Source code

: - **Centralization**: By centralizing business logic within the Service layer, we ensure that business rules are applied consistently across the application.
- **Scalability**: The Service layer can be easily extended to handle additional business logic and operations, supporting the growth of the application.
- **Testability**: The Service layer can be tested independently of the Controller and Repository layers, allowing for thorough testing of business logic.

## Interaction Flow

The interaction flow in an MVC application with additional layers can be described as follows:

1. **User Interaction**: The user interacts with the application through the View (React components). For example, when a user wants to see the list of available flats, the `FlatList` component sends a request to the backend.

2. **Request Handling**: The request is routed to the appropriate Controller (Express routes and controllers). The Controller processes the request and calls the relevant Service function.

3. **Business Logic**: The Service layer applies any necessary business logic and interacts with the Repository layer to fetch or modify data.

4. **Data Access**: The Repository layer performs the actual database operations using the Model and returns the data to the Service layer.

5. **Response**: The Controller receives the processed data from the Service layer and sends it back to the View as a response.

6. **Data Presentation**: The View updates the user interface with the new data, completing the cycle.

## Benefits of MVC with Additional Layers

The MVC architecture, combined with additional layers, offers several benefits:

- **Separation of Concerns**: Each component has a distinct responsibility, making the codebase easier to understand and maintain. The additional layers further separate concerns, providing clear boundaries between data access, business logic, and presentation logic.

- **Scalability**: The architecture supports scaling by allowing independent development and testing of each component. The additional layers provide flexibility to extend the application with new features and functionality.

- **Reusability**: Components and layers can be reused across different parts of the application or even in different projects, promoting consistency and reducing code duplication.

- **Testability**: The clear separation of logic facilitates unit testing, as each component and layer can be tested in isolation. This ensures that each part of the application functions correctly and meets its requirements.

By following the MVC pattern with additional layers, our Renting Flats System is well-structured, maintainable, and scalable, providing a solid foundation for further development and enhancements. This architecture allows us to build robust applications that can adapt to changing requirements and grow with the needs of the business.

▶ [Your goal] Your task is to reproduce all the records above exactly as they appear.

▶ [Answer to the problem]
Source code

: - **Centralization**: By centralizing business logic within the Service layer, we ensure that business rules are applied consistently across the application.
- **Scalability**: The Service layer can be easily extended to handle additional business logic and operations, supporting the growth of the application.
- **Testability**: The Service layer can be tested independently of the Controller and Repository layers, allowing for thorough testing of business logic.

## Interaction Flow

The interaction flow in an MVC application with additional layers can be described as follows:

1. **User Interaction**: The user interacts with the application through the View (React components). For example, when a user wants to see the list of available flats, the `FlatList` component sends a request to the backend.

2. **Request Handling**: The request is routed to the appropriate Controller (Express routes and controllers). The Controller processes the request and calls the relevant Service function.

3. **Business Logic**: The Service layer applies any necessary business logic and interacts with the Repository layer to fetch or modify data.

4. **Data Access**: The Repository layer performs the actual database operations using the Model and returns the data to the Service layer.

5. **Response**: The Controller receives the processed data from the Service layer and sends it back to the View as a response.

6. **Data Presentation**: The View updates the user interface with the new data, completing the cycle.

## Benefits of MVC with Additional Layers

The MVC architecture, combined with additional layers, offers several benefits:

- **Separation of Concerns**: Each component has a distinct responsibility, making the codebase easier to understand and maintain. The additional layers further separate concerns, providing clear boundaries between data access, business logic, and presentation logic.

- **Scalability**: The architecture supports scaling by allowing independent development and testing of each component. The additional layers provide flexibility to extend the application with new features and functionality.

- **Reusability**: Components and layers can be reused across different parts of the application or even in different projects, promoting consistency and reducing code duplication.

- **Testability**: The clear separation of logic facilitates unit testing, as each component and layer can be tested in isolation. This ensures that each part of the application functions correctly and meets its requirements.

By following the MVC pattern with additional layers, our Renting Flats System is well-structured, maintainable, and scalable, providing a solid foundation for further development and enhancements. This architecture allows us to build robust applications that can adapt to changing requirements and grow with the needs of the business.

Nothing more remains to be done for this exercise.